Posted by: Neven | April 08, 2012 at 15:04
Regarding the sign-in method, I hope we can keep on without the "anonymous" option that works out poorly at Eli's.
Back to the ice, DMI shows a record fast descent (avg -70k/day) for the first week of April, consistent with predictions on this thread.
Posted by: L. Hamilton | April 08, 2012 at 15:19
Trying a comment with my standard alias.
Preview seems to work, so here goes . . .
Posted by: ozajh | April 08, 2012 at 16:57
Neven wrote:
OK, Immediately after this message.
Posted by: Kris | April 08, 2012 at 18:00
I by myself wrote:
I wasn't asked for the "two words" trick, as happens every now and then.
Or will it be each time like that from now on?

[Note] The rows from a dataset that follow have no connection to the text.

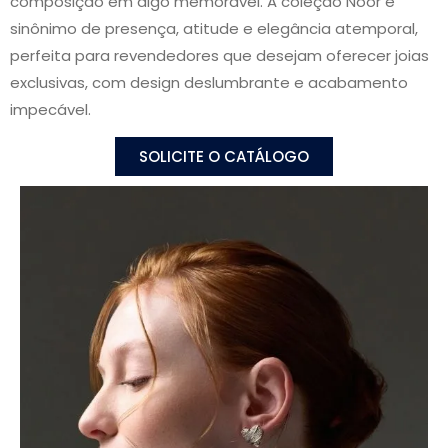
composição em algo memorável. A coleção Noor é
sinônimo de presença, atitude e elegância atemporal,
perfeita para revendedores que desejam oferecer joias
exclusivas, com design deslumbrante e acabamento
impecável.
SOLICITE O CATÁLOGO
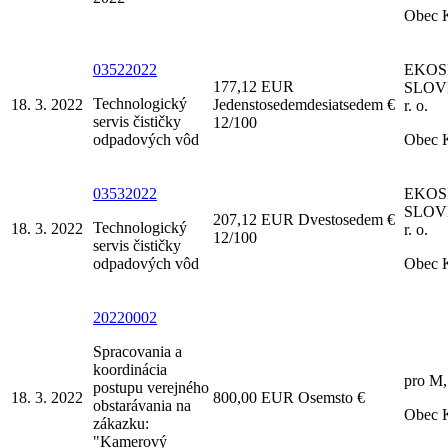
Obec 
03522022
EKOS
177,12 EUR
SLOV
Technologický
18. 3. 2022
Jedenstosedemdesiatsedem €
r. o.
servis čističky
12/100
odpadových vôd
Obec 
03532022
EKOS
SLOV
207,12 EUR Dvestosedem €
Technologický
18. 3. 2022
r. o.
12/100
servis čističky
odpadových vôd
Obec 
20220002
Spracovania a
koordinácia
pro M, 
postupu verejného
18. 3. 2022
800,00 EUR Osemsto €
obstarávania na
Obec 
zákazku:
"Kamerový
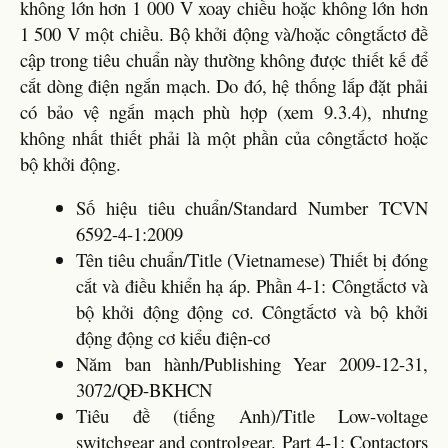
không lớn hơn 1 000 V xoay chiều hoặc không lớn hơn
1 500 V một chiều. Bộ khởi động và/hoặc côngtắctơ đề
cập trong tiêu chuẩn này thường không được thiết kế để
cắt dòng điện ngắn mạch. Do đó, hệ thống lắp đặt phải
có bảo vệ ngắn mạch phù hợp (xem 9.3.4), nhưng
không nhất thiết phải là một phần của côngtắctơ hoặc
bộ khởi động.
Số hiệu tiêu chuẩn/Standard Number TCVN
6592-4-1:2009
Tên tiêu chuẩn/Title (Vietnamese) Thiết bị đóng
cắt và điều khiển hạ áp. Phần 4-1: Côngtắctơ và
bộ khởi động động cơ. Côngtắctơ và bộ khởi
động động cơ kiểu điện-cơ
Năm ban hành/Publishing Year 2009-12-31,
3072/QĐ-BKHCN
Tiêu đề (tiếng Anh)/Title Low-voltage
switchgear and controlgear. Part 4-1: Contactors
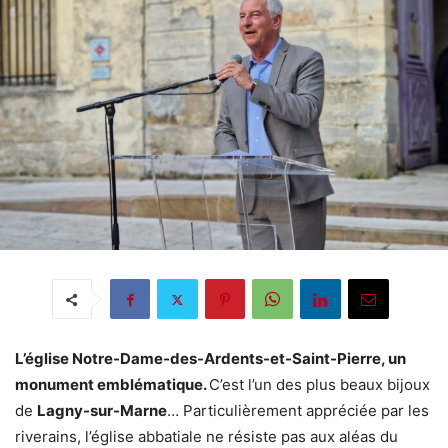
L’église Notre-Dame-des-Ardents-et-Saint-Pierre, un
monument emblématique.
C’est l’un des plus beaux bijoux
de
Lagny-sur-Marne
… Particulièrement appréciée par les
riverains, l’église abbatiale ne résiste pas aux aléas du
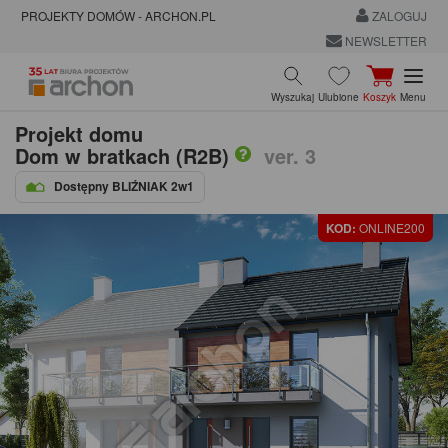
PROJEKTY DOMÓW - ARCHON.PL
ZALOGUJ
NEWSLETTER
Wyszukaj
Ulubione
Koszyk
Menu
Projekt domu
Dom w bratkach (R2B)
ver. 3
Dostępny BLIŹNIAK 2w1
KOD:
ONLINE200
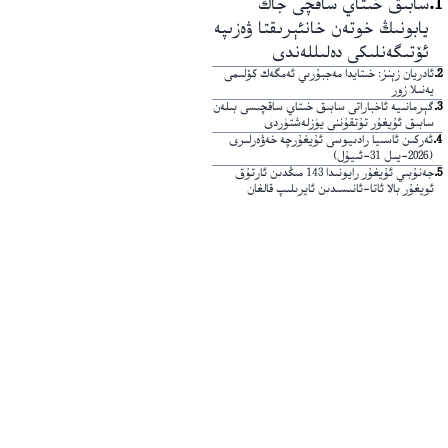
1
.
سابىق خىتاي ساقچى جاڭ
يابونىڭ خوتەن خانئېرىقتا ۋەزىپە
ئۆتىگەنلىكى دەلىللەندى
2
.
ئادريان زېنز: خىتايدا مەجبۇرىي ئەمگەك كۆلىمى
يەنىلا زور
3
.
گېرمانىيە ئاخباراتى سابىق خىتاي ساقچىسى بىلەن
سابىق ئۇيغۇر تۇتقۇننى يۈزلەشتۈردى
4
.
ئەركىن ئاسىيا رادىيوسى ئۇيغۇرچە خەۋەرلىرى
(2026-يىل 31-ئىيۇل)
5
.
جەنۇبىي ئۇيغۇر رايونىدا 143 مىڭدىن ئارتۇق
ئويغۇر بالا ئاتا-ئانىسىدىن ئايرىلىپ قالغان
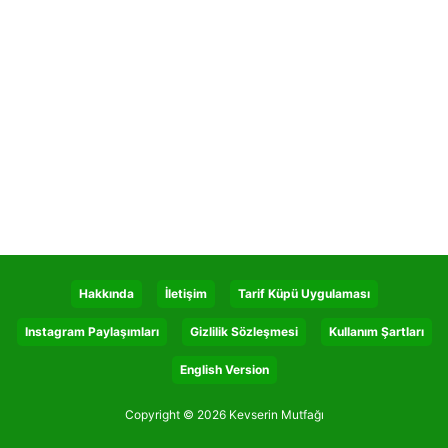
Hakkında
İletişim
Tarif Küpü Uygulaması
Instagram Paylaşımları
Gizlilik Sözleşmesi
Kullanım Şartları
English Version
Copyright © 2026 Kevserin Mutfağı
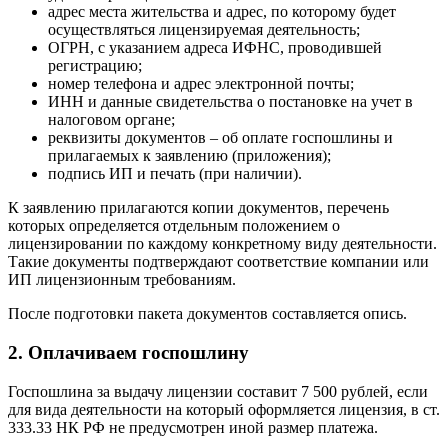
адрес места жительства и адрес, по которому будет
осуществляться лицензируемая деятельность;
ОГРН, с указанием адреса ИФНС, проводившей
регистрацию;
номер телефона и адрес электронной почты;
ИНН и данные свидетельства о постановке на учет в
налоговом органе;
реквизиты документов – об оплате госпошлины и
прилагаемых к заявлению (приложения);
подпись ИП и печать (при наличии).
К заявлению прилагаются копии документов, перечень
которых определяется отдельным положением о
лицензировании по каждому конкретному виду деятельности.
Такие документы подтверждают соответствие компании или
ИП лицензионным требованиям.
После подготовки пакета документов составляется опись.
2. Оплачиваем госпошлину
Госпошлина за выдачу лицензии составит 7 500 рублей, если
для вида деятельности на который оформляется лицензия, в ст.
333.33 НК РФ не предусмотрен иной размер платежа.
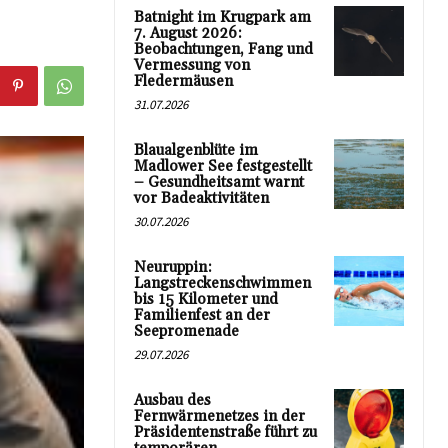
Batnight im Krugpark am
7. August 2026:
Beobachtungen, Fang und
Vermessung von
Fledermäusen
31.07.2026
Blaualgenblüte im
Madlower See festgestellt
– Gesundheitsamt warnt
vor Badeaktivitäten
30.07.2026
Neuruppin:
Langstreckenschwimmen
bis 15 Kilometer und
Familienfest an der
Seepromenade
29.07.2026
Ausbau des
Fernwärmenetzes in der
Präsidentenstraße führt zu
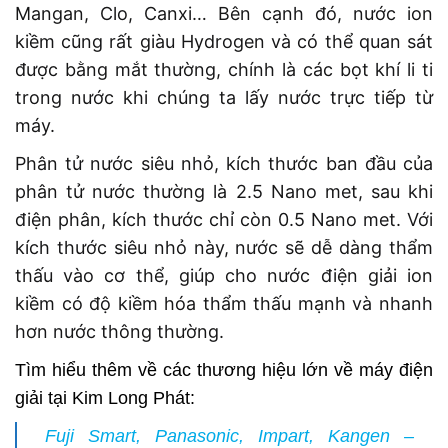
Mangan, Clo, Canxi… Bên cạnh đó, nước ion
kiềm cũng rất giàu Hydrogen và có thể quan sát
được bằng mắt thường, chính là các bọt khí li ti
trong nước khi chúng ta lấy nước trực tiếp từ
máy.
Phân tử nước siêu nhỏ, kích thước ban đầu của
phân tử nước thường là 2.5 Nano met, sau khi
điện phân, kích thước chỉ còn 0.5 Nano met. Với
kích thước siêu nhỏ này, nước sẽ dễ dàng thẩm
thấu vào cơ thể, giúp cho nước điện giải ion
kiềm có độ kiềm hóa thẩm thấu mạnh và nhanh
hơn nước thông thường.
Tìm hiểu thêm về các thương hiệu lớn về máy điện
giải tại Kim Long Phát:
Fuji Smart
,
Panasonic
,
Impart
,
Kangen –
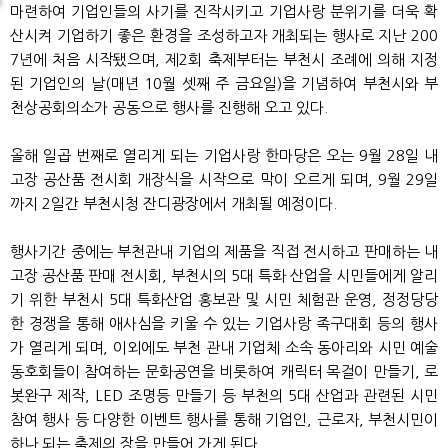
마련하여 기업인들의 사기를 진작시키고 기업사랑 분위기를 더욱 확
산시켜 기업하기 좋은 환경을 조성하고자 개최되는 행사로 지난 200
7년에 처음 시작됐으며, 제2회 축제부터는 부천시 조례에 의해 지정
된 기업인의 날(매년 10월 셋째 주 금요일)을 기념하여 부천시와 부
천상공회의소가 공동으로 행사를 진행해 오고 있다.
올해 일곱 번째로 열리게 되는 기업사랑 한마당은 오는 9월 28일 내
고장 공산품 전시회 개장식을 시작으로 막이 오르게 되며, 9월 29일
까지 2일간 부천시청 잔디광장에서 개최될 예정이다.
행사기간 중에는 부천관내 기업의 제품을 직접 전시하고 판매하는 내
고장 공산품 판매 전시회, 부천시의 5대 특화 산업을 시민들에게 알리
기 위한 부천시 5대 특화산업 홍보관 및 시민 체험관 운영, 정정당당
한 경쟁을 통해 애사심을 키울 수 있는 기업사랑 족구대회 등의 행사
가 열리게 되며, 이외에도 부천 관내 기업체 소속 동아리와 시민 예술
동호회들이 참여하는 문화공연을 비롯하여 캐릭터 목걸이 만들기, 로
봇완구 제작, LED 조명등 만들기 등 부천의 5대 산업과 관련된 시민
참여 행사 등 다양한 이벤트 행사를 통해 기업인, 근로자, 부천시민이
하나 되는 축제의 장을 만들어 가게 된다.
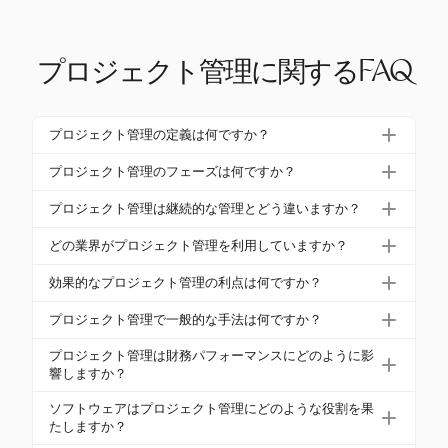
プロジェクト管理に関するFAQ
プロジェクト管理の定義は何ですか？
プロジェクト管理は、特定の制約内でプロジェクト
プロジェクト管理のフェーズは何ですか？
の目的を達成するために、プロセス、手法、スキ
プロジェクト管理は通常、開始、計画、実行、監視
ル、知識、経験を適用することです。目標指向で一
プロジェクト管理は継続的な管理とどう違いますか？
と制御、完了の5つのフェーズを含みます。各フェー
時的なものであり、ユニークな成果に焦点を当てて
プロジェクト管理は一時的で、設定された時間枠内
ズには、プロジェクトの成功に不可欠な特定の活動
どの業界がプロジェクト管理を利用していますか？
います。
でユニークな目標を達成することに焦点を当ててい
が含まれています。
プロジェクト管理は、IT、建設、医療、金融、エネル
ます。それに対して、継続的な管理は、ビジネスを
効果的なプロジェクト管理の利点は何ですか？
ギーなど、さまざまな業界で使用されています。各
維持するための継続的なタスクを含みます。
効果的なプロジェクト管理は、効率を向上させ、予
業界は、その特定のニーズと目標に合わせて手法を
プロジェクト管理で一般的な手法は何ですか？
算を管理し、利害関係者の満足度を改善します。財
適応させています。
一般的な手法には、アジャイル、ウォーターフォー
務の無駄を大幅に削減し、プロジェクトの成功の可
プロジェクト管理は財務パフォーマンスにどのように影
ル、スクラム、カンバン、ハイブリッドアプローチ
響しますか？
能性を高めます。
があります。各手法はプロジェクトのニーズに基づ
プロジェクト管理のプラクティスを実施すること
ソフトウェアはプロジェクト管理にどのような役割を果
いて選択され、アジャイルはその適応性と段階的な
で、無駄や非効率が削減され、組織は大きな金額を
たしますか？
進捗から人気があります。
節約できます。世界中で20秒ごとに100万ドルが不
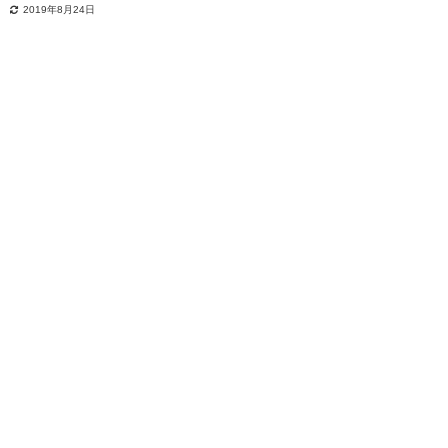
2019年8月24日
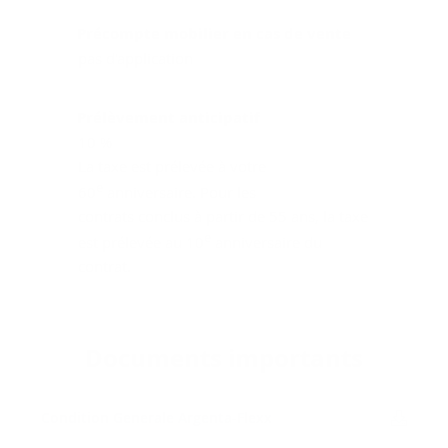
Précompte mobilier en cas de vente
pas d'application
Prélèvement anticipatif
10 %
La taxe est prélevée à votre
e
60
anniversaire. Pour les
contrats conclus à partir de 55 ans, la taxe
e
est prélevée au 10
anniversaire du
contrat.
Do­cu­ments im­por­tants
Condi­tion Ge­ne­rale Argenta-​Flexx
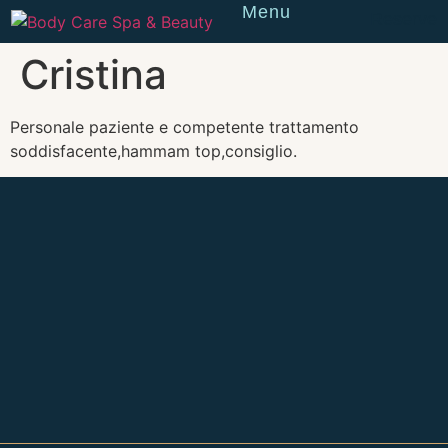
Menu
Reserve
Cristina
Personale paziente e competente trattamento
soddisfacente,hammam top,consiglio.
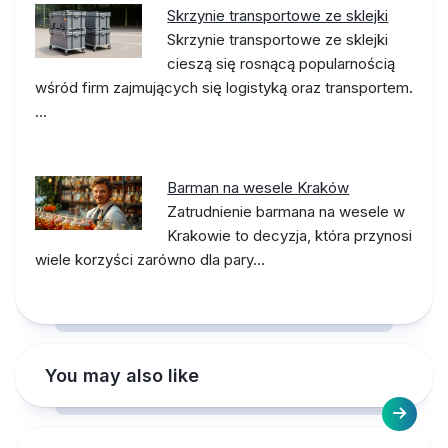
Skrzynie transportowe ze sklejki
Skrzynie transportowe ze sklejki
cieszą się rosnącą popularnością
wśród firm zajmujących się logistyką oraz transportem.
…
Barman na wesele Kraków
Zatrudnienie barmana na wesele w
Krakowie to decyzja, która przynosi
wiele korzyści zarówno dla pary…
You may also like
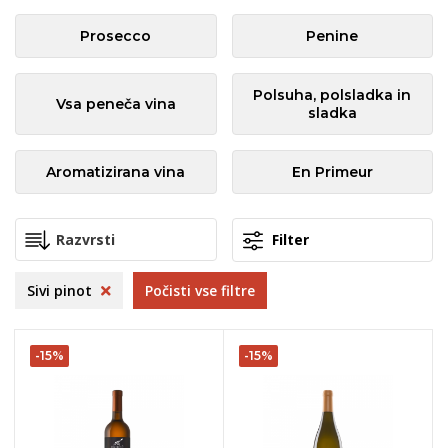
Prosecco
Penine
Polsuha, polsladka in
Vsa peneča vina
sladka
Aromatizirana vina
En Primeur
Filter
Sivi pinot
Počisti vse filtre
-15%
-15%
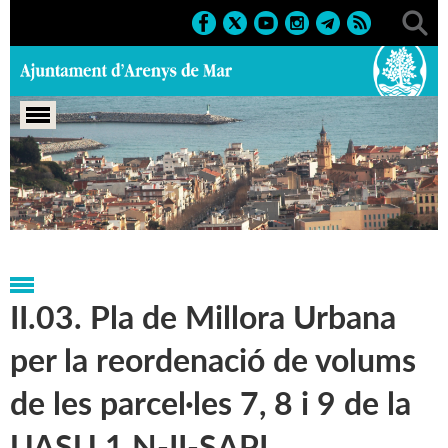
Portada
>
Regidories
>
Normativa municipal
>
Normativa
urbanística
>
Planejament derivat
II.03. Pla de Millora Urbana
per la reordenació de volums
de les parcel·les 7, 8 i 9 de la
UASU 1 N-II-SAPI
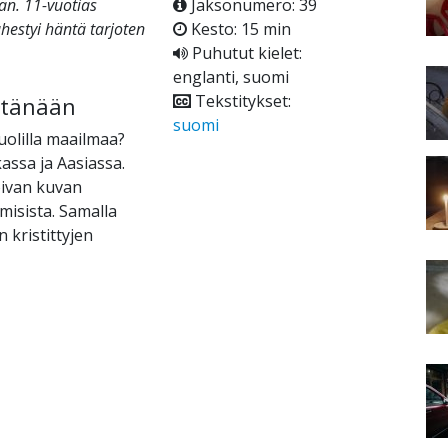
ään. 11-vuotias
Jaksonumero: 39
ähestyi häntä tarjoten
Kesto: 15 min
Puhutut kielet:
englanti, suomi
Tekstitykset:
t tänään
suomi
uolilla maailmaa?
assa ja Aasiassa.
oivan kuvan
misista. Samalla
kristittyjen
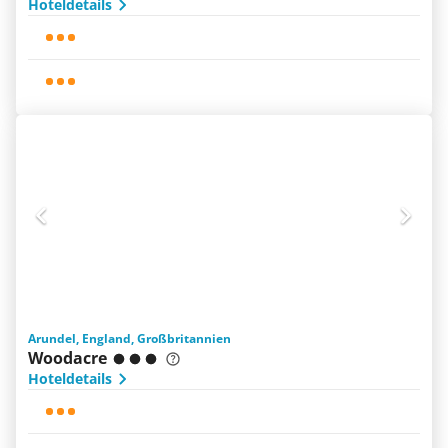
Hoteldetails
Arundel, England, Großbritannien
Woodacre
Hoteldetails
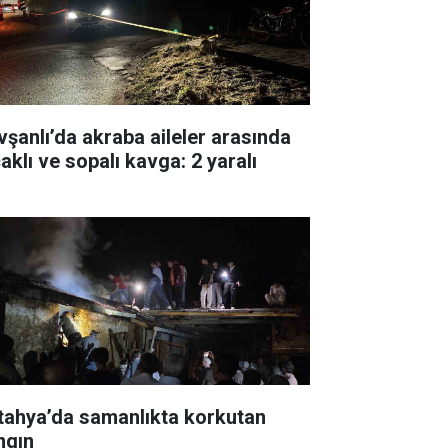
vşanlı’da akraba aileler arasında
aklı ve sopalı kavga: 2 yaralı
tahya’da samanlıkta korkutan
ngın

Posted by: Kris | April 08, 2012 at 18:03
Kris,
I had a look at NCEP/NCAR regards the Autumn 2010 Hudson Bay late freeze. The period 14 - 22 December seems significant in terms of the late freeze as there was a recession of Hudson Bay's sea ice over this period. 2009 and 2010 both had a warm anomaly over that period although 2010 was more centred of Hudson bay itself. The pressure fields for both 2009 and 2010 showed a high pressure anomaly over Greenland. However possibly sigificantly in 2010 the zonal flow showed a significant easterly wind off the Atlantic - this may have had a role in the warming which may have had a role in the late freeze and mid december recession. To sum up - inconclusive, I can't see anything really special that uniquely provides a convincing explanation for the late freeze. Sorry.
Posted by: Chris Reynolds | April 08, 2012 at 18:57
http://i174.photobucket.com/albums/w109/frivolousz21/icecover_current-21-1-1.png
Boy, didn't take long to see that huge "recovery" get crushed. 500K down in a week.
A peak at the GFS shows a semi displaced Dipole Anomaly. This will help the Bering melt ice and compact, as well as keep shuttling MYI out the Fram something fierce.
http://www7320.nrlssc.navy.mil/hycomARC/navo/arcticicespddrf/nowcast/icespddrf2012040718_2012040800_035_arcticicespddrf.001.gif
Posted by: Chris Biscan | April 08, 2012 at 20:16
Let me know if captcha returns. We'll see how this goes. I'm reverting if there's too much spam etc.
Posted by: Neven | April 08, 2012 at 20:22
Chris Reynolds wrote:
Nevertheless we can presume "other than the early melt previous to late freeze..."
To repeat myself again, as Hudson Bay remains for 2 more months open sea it stores 2 more months of heat. Resulting in yet later a freeze and yet later a melt.
But as I already told too, with only two years in a row we can't speak about a pattern (yet).